Of all the dance sins, few are more harshly judged than an over-styling follow. Too much styling is considered selfish, vain, and a sign of a bad dancer.
Granted, this might depend on what and where you’re dancing. But it’s definitely true for certain parts of the British salsa scene, where excuses will happily be made for poor musicality, rough leads, and even creepy male behaviour—but few people stands up for the over-stylers.
This attitude doesn’t just lack empathy. It denies follows the right to creative expression unless they can already do it perfectly.
Follows’ Styling Makes a Dance Better
It’s a cliché, but like all the best clichés, it’s true: in every partner dance, there are not two parties but three. You have the lead, the follow, and the music (unless you’re dancing role-free, of course).
We dance to express what we feel in the music. When leads do this, it’s expressed mostly through their choice of led moves and only partly through their styling—if they choose to do any. For follows, their creative expression comes nearly entirely through styling.
In other words, styling isn’t only about looking good. It’s about interpreting and representing the music, the follow’s relationship with the lead and their own body, how they feel at that moment in time, and what they think of the moves that are led.
Not all follows want to style, nor is styling in every dance obligatory. But saying that a follow shouldn’t style is akin to saying they shouldn’t think, create, or have an opinion on the song. And if that’s what you’re looking for, you would be better off dancing with a mannequin.

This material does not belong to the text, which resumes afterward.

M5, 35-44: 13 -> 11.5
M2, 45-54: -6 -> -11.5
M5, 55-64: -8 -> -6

As The Perfect Follow says on her blog, “Some leads give moves and expect you to follow them and that is that… Other leads, however, think about ways to draw their followers into the creativity of the dance… Both methods are great but only the second one feels empowering.”
But styling isn’t just about empowering follows. It’s also about making the dance better through co-creation. A dance where one partner does nothing but follow the moves would be far more boring. It would lack balance and the uniqueness that comes from fusing two people’s creativity and styles. Meanwhile, the lead would miss out on that exciting moment when your partner’s interpretation of the music or the movement both surprises and delights you.

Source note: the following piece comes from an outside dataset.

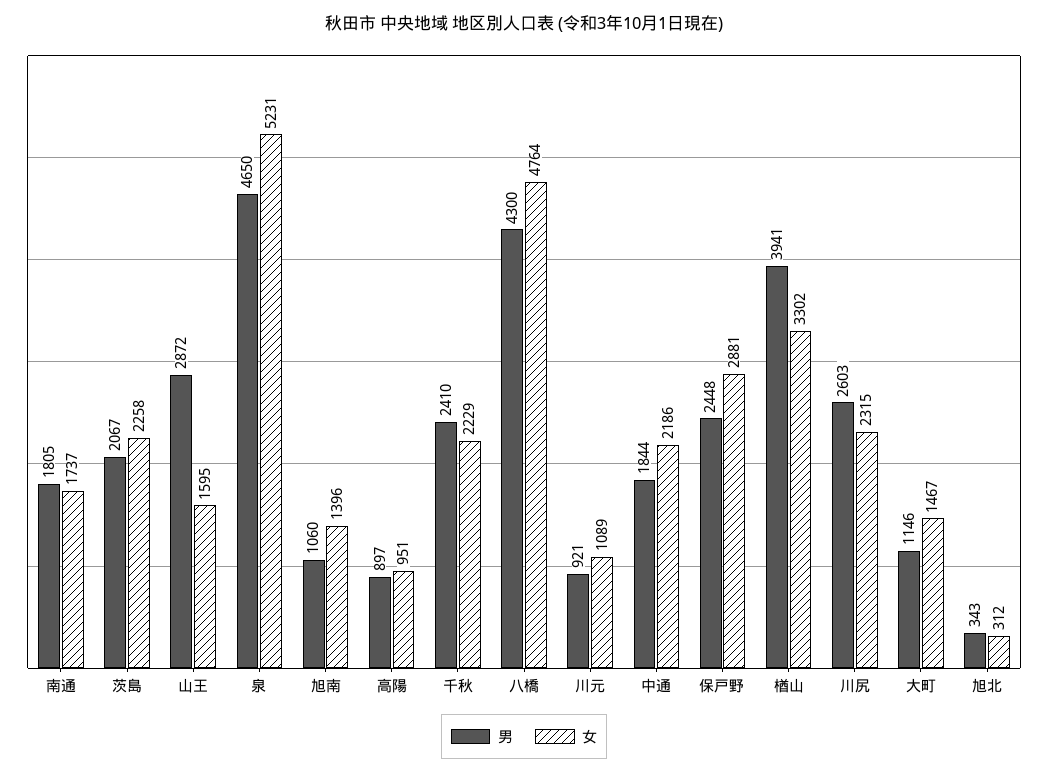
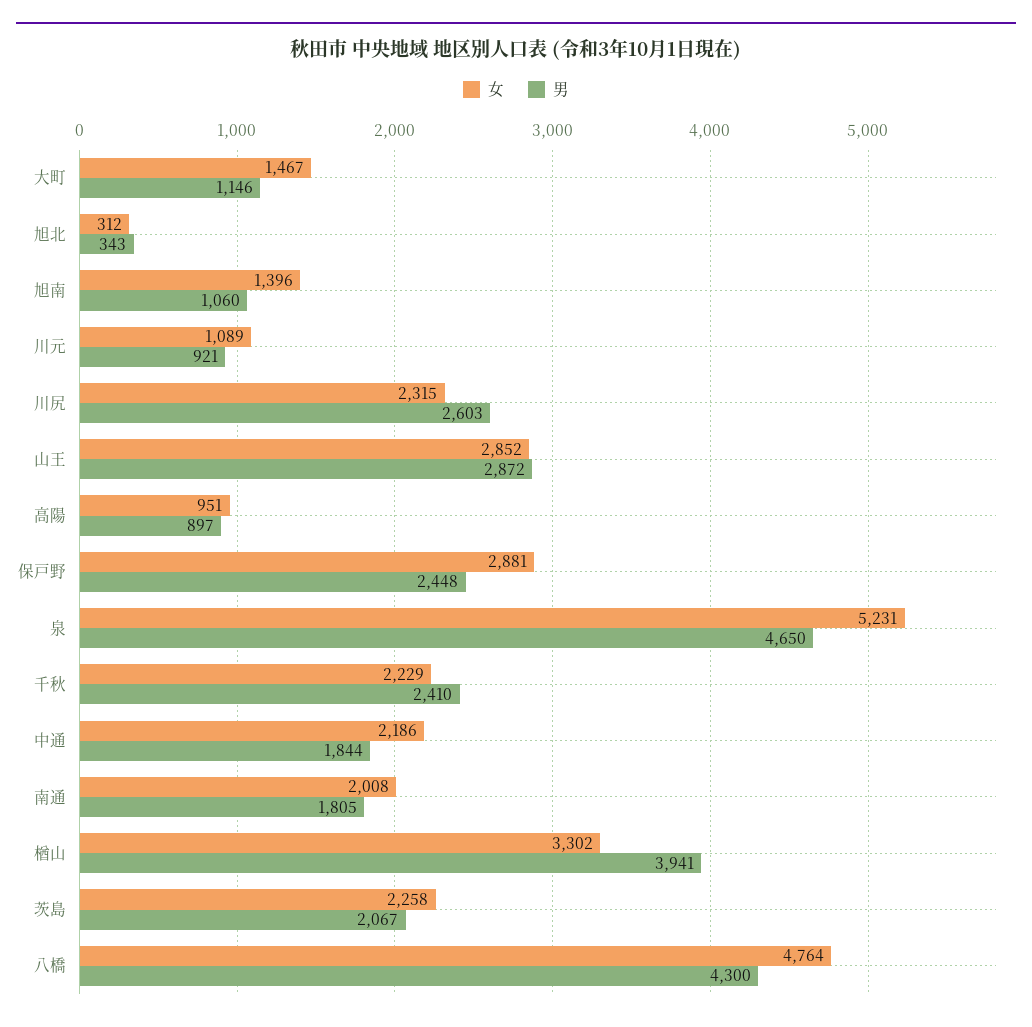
女, 南通: 1737 -> 2008
女, 山王: 1595 -> 2852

Credit: Lena Nester / Shutterstock.com
Styling Mistakes Are Part of the Follow’s Dance Journey
You can’t learn a new skill without making a lot of mistakes—and just like when you’re learning to find the one, hit breaks, and lead smoothly, most of those mistakes will happen on the social floor. Good teaching may speed the process up, but it can’t replace the trials and errors that we need to work out how to accentuate musical beats, express melodies, or simply decorate led movements without interrupting the lead.
To paraphrase Chloe Loh of Carlos & Chloe Bachata Fusion, as follows start working on their styling, their following ability often momentarily dips. The next step for follows is to work out how to continue expressing themselves during the dance but without disconnecting from their partner.
However, that cannot happen instantaneously, nor without hard work on the follow’s part. There will be many weeks and even months in which the follow will accidentally disconnect from their partner, miss or disrupt a lead, or simply over-style.
Is this a bad thing? Only if you consider dancing with students and people actively looking for new ways to be creative and musical a bad thing.
“Ladies’ Styling” Receives a Lot of Sexist Hatred
If you’re a male lead who dislikes female styling mistakes, that doesn’t mean you’re sexist. It means you’re human. Styling mistakes make your role harder.
It is, however, unempathetic.
And the dance-wide attitude that a lead’s experience is more important than a follow’s experience, when leads are typically male and follows are typically female, is sexist. Women have just as much right to create, experiment, and make mistakes as men—and it’s time we stopped thinking of female expression as frivolous, unnecessary, or selfish.